Challenger Reagan

August 27, 1984

If motivation is the measure, both major American party conventions have now ended with success. The President has chosen to lead the Republicans aggressively into the fray. The Republicans exited their convention revved up to the hilt.

The result is a more sharply drawn 1984 contest. Certainly the challenge Mr. Reagan laid down to the Democrats in accepting his nomination was one to encourage the Democrats to respond with zest.

It was no Rose Garden speech. It was combative. It stuck by the very conservative goals of the party platform. It showed no sign the President intended to shift to the center or to sit on his very comfortable lead.

The President will run on his record. He's proud of it. Yet he has assumed the stance of challenger, not incumbent. He blamed the Democratic Congress for the modern record of deficits, inflation, and the rise in government spending. He accused the previous Democratic administration of leading the country toward despair - deeper farm debt, higher taxes, greater poverty, ''teen-age drug use, out-of-wedlock births, and crime.''

Mr. Reagan has chosen to lead his party against the Carter-Mondale record of the past, which offers a contrast with his own administration, instead of the untested Mondale-Ferraro ticket of the present.

Like his party's speakers all week in Dallas before him, he distinguished ''between two different visions of the future, the fundamentally different ways of governing - their government of pessimism, fear, and limits ... or ours of hope, confidence, and growth.''

An anticipated shift to the center did not really occur in Dallas last week. The speakers, acknowledging the GOP's minority-party status, beckoned disaffected Democrats to join them.

But on all critical issues of taxes, military buildup, social programs, church and state, there was no compromising the positions of the platform - a platform that conforms closely to the career-long beliefs of standard-bearer Ronald Reagan.

There was a good tactical reason for taking the initiative.

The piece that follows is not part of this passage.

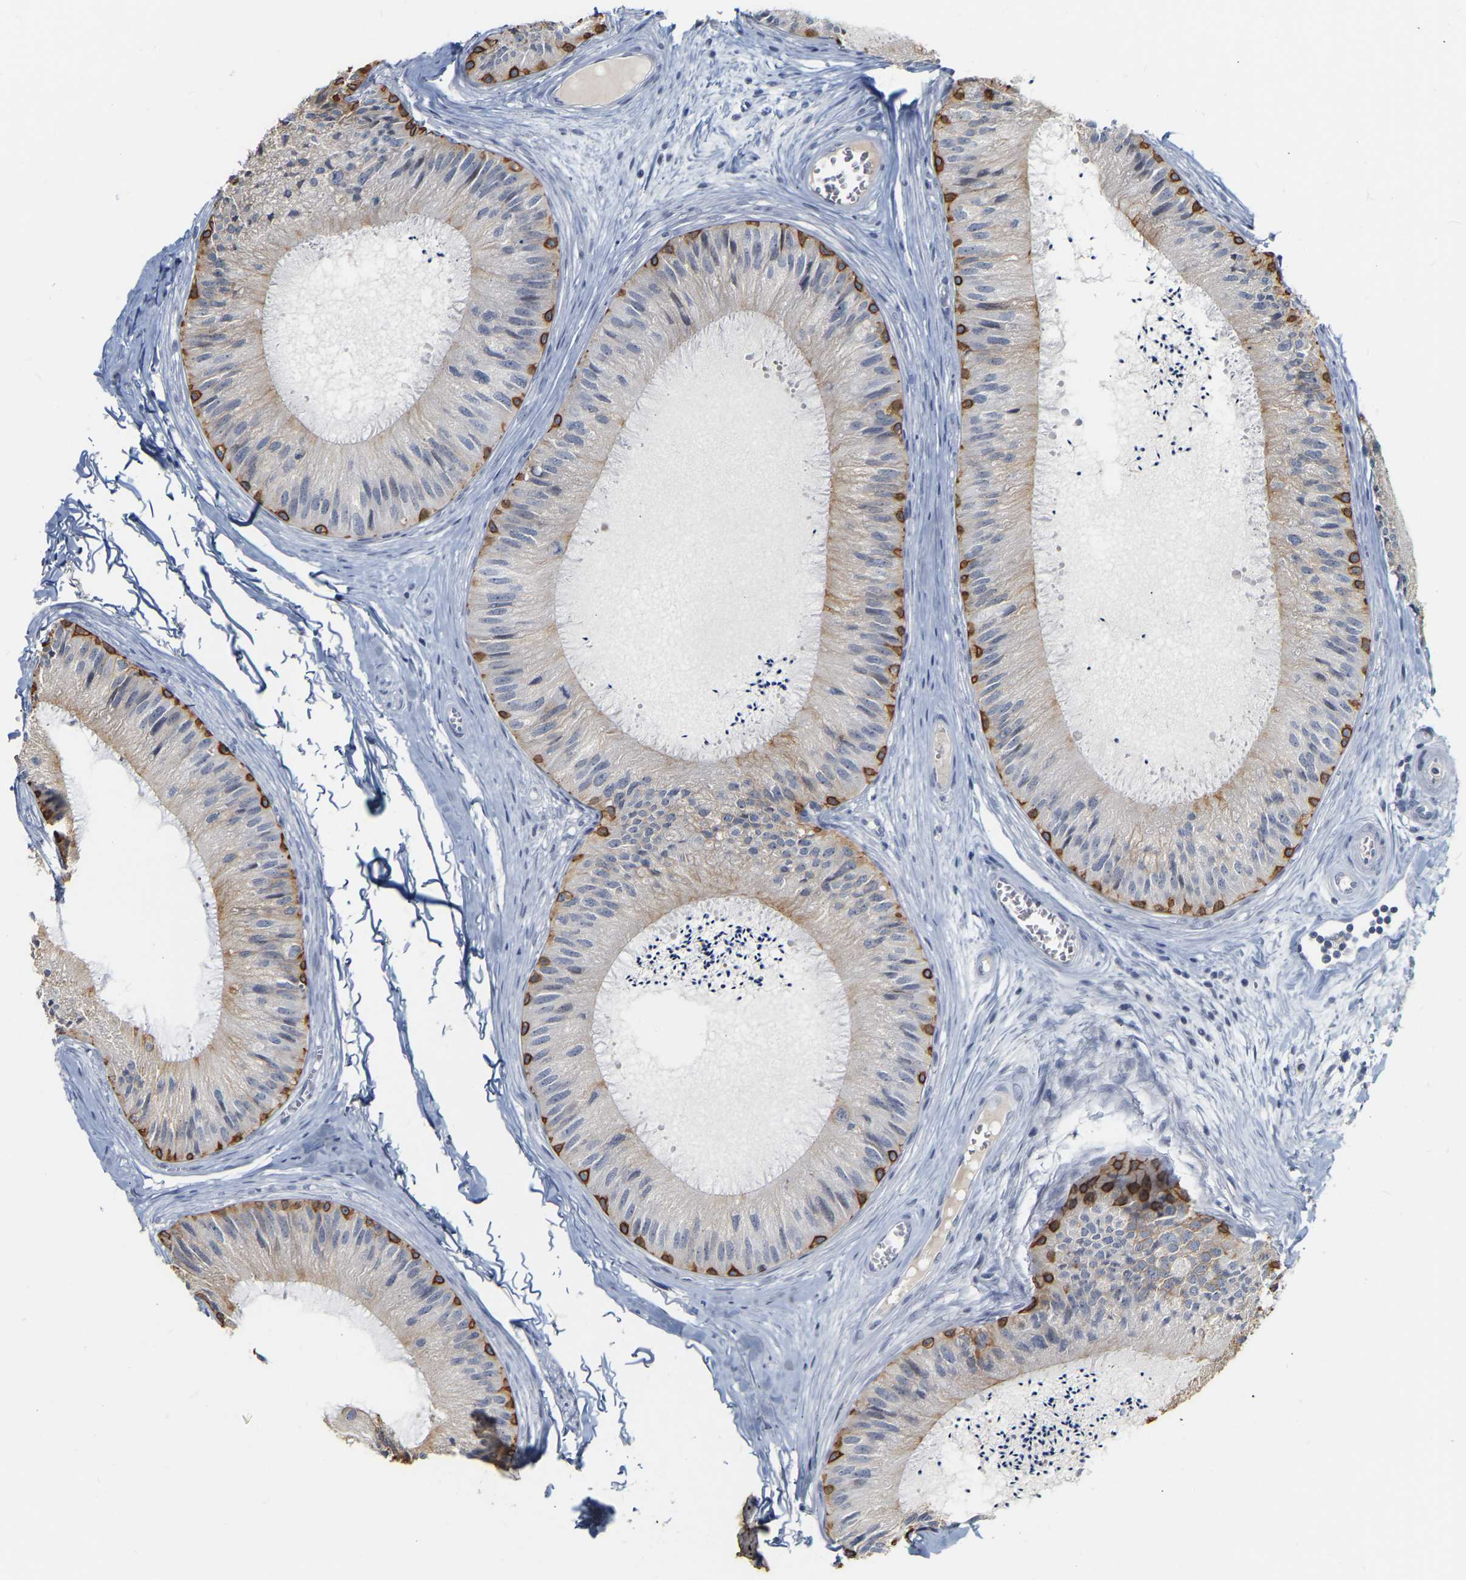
{"staining": {"intensity": "moderate", "quantity": "25%-75%", "location": "cytoplasmic/membranous"}, "tissue": "epididymis", "cell_type": "Glandular cells", "image_type": "normal", "snomed": [{"axis": "morphology", "description": "Normal tissue, NOS"}, {"axis": "topography", "description": "Epididymis"}], "caption": "Immunohistochemistry (IHC) of benign epididymis demonstrates medium levels of moderate cytoplasmic/membranous expression in approximately 25%-75% of glandular cells. (brown staining indicates protein expression, while blue staining denotes nuclei).", "gene": "KRT76", "patient": {"sex": "male", "age": 31}}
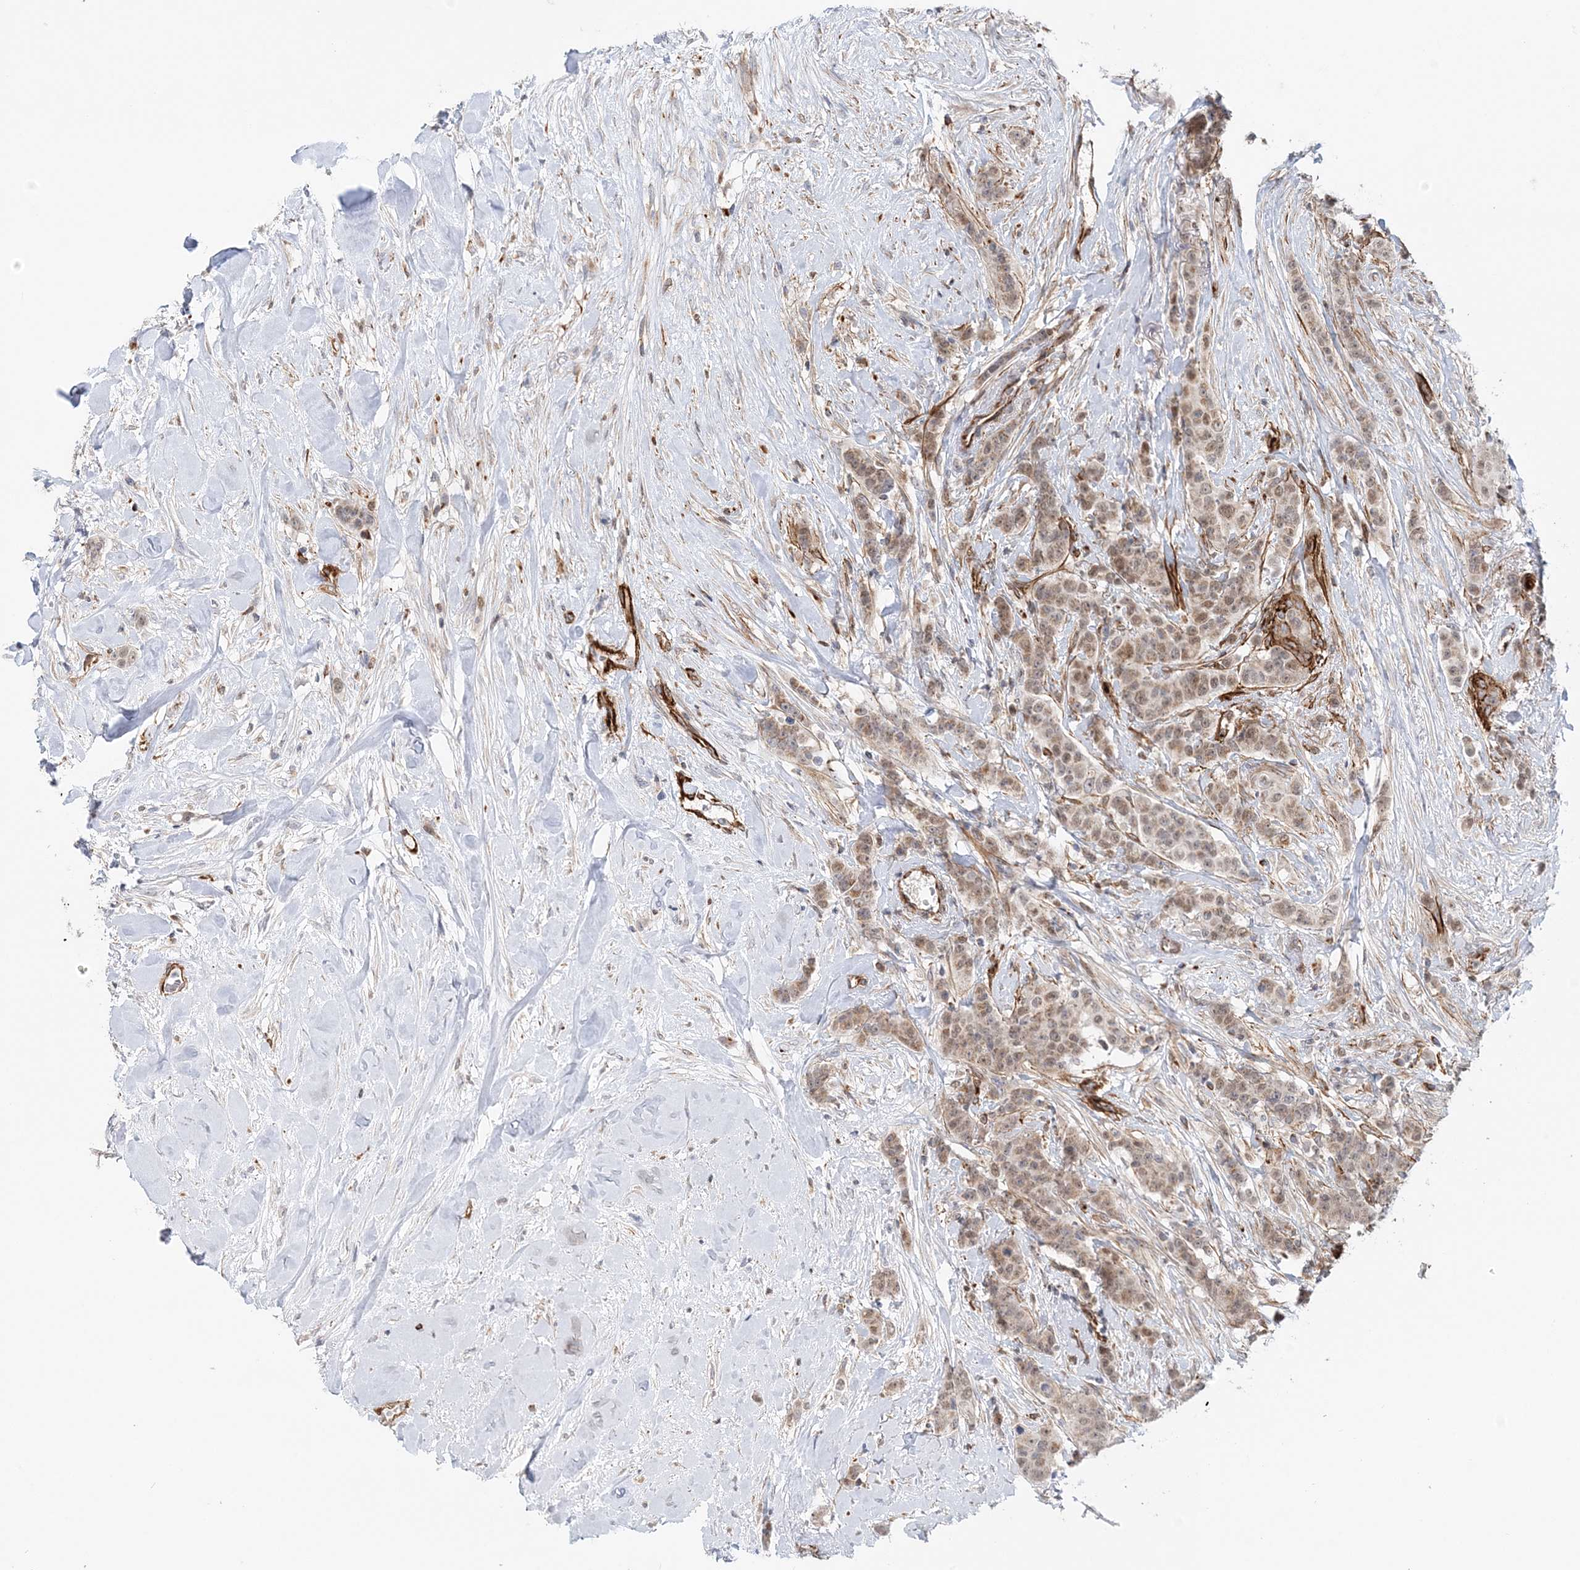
{"staining": {"intensity": "weak", "quantity": "25%-75%", "location": "cytoplasmic/membranous"}, "tissue": "breast cancer", "cell_type": "Tumor cells", "image_type": "cancer", "snomed": [{"axis": "morphology", "description": "Duct carcinoma"}, {"axis": "topography", "description": "Breast"}], "caption": "This is a photomicrograph of immunohistochemistry (IHC) staining of breast cancer, which shows weak expression in the cytoplasmic/membranous of tumor cells.", "gene": "AFAP1L2", "patient": {"sex": "female", "age": 40}}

Gary Hart knows what it is. Walter Mondale's aggressive assault on Mr. Hart during the primaries grounded Hart's meteoric momentum. Mr. Mondale showed a surprising feisty streak. And Geraldine Ferraro is no slouch in carrying a fight herself.

But there are other reasons the Reagan team has come out fighting. Its candidate, often folksy, laid back, and kidding, also relishes the attack. His career has been as a crusader. His second term as President is being presented as the summation of that crusading career.

Reagan, significantly, has offered no new programs, no tax plans to reduce the deficit, no promises of new departures in a second administration. This makes it harder for Mondale to draw him into a debate about two hypothetical administrations; in such a comparison of plans, rather than achievements, the Mondale position would be more nearly equal.

There is a risk for the public in a combative campaign. Facts and the truth can take a beating. Extreme positions can be defended too assiduously.

Already troubling is the intrusion of the church-state issue. The GOP platform's support, and Reagan's, for tuition tax credits (which would largely aid church-related schools), an abortion amendment, and school prayer can only heighten passions on topics that need more deliberate discussion.

President Reagan last week seemed to back the position of Roman Catholic clergy who argue that politicians cannot erect a line between private convictions and official decisions. Neither the invocation nor the benediction for the President's acceptance speech showed the customary regard for a nonpartisan religious presence on such occasions.

Bipartisanship in foreign affairs also took considerable abuse in Dallas, most notably as the Democrats were blamed for engaging America in its major foreign wars in this century.

A sharply drawn contest can have its benefits: It rallies both sides quickly, whets public interest. For the Democrats, it increases the likelihood of presidential and vice-presidential debates, which they need to catch the Republicans.

Reagan could possibly have coasted to a second term. He has chosen instead a riskier course: to attempt to win it.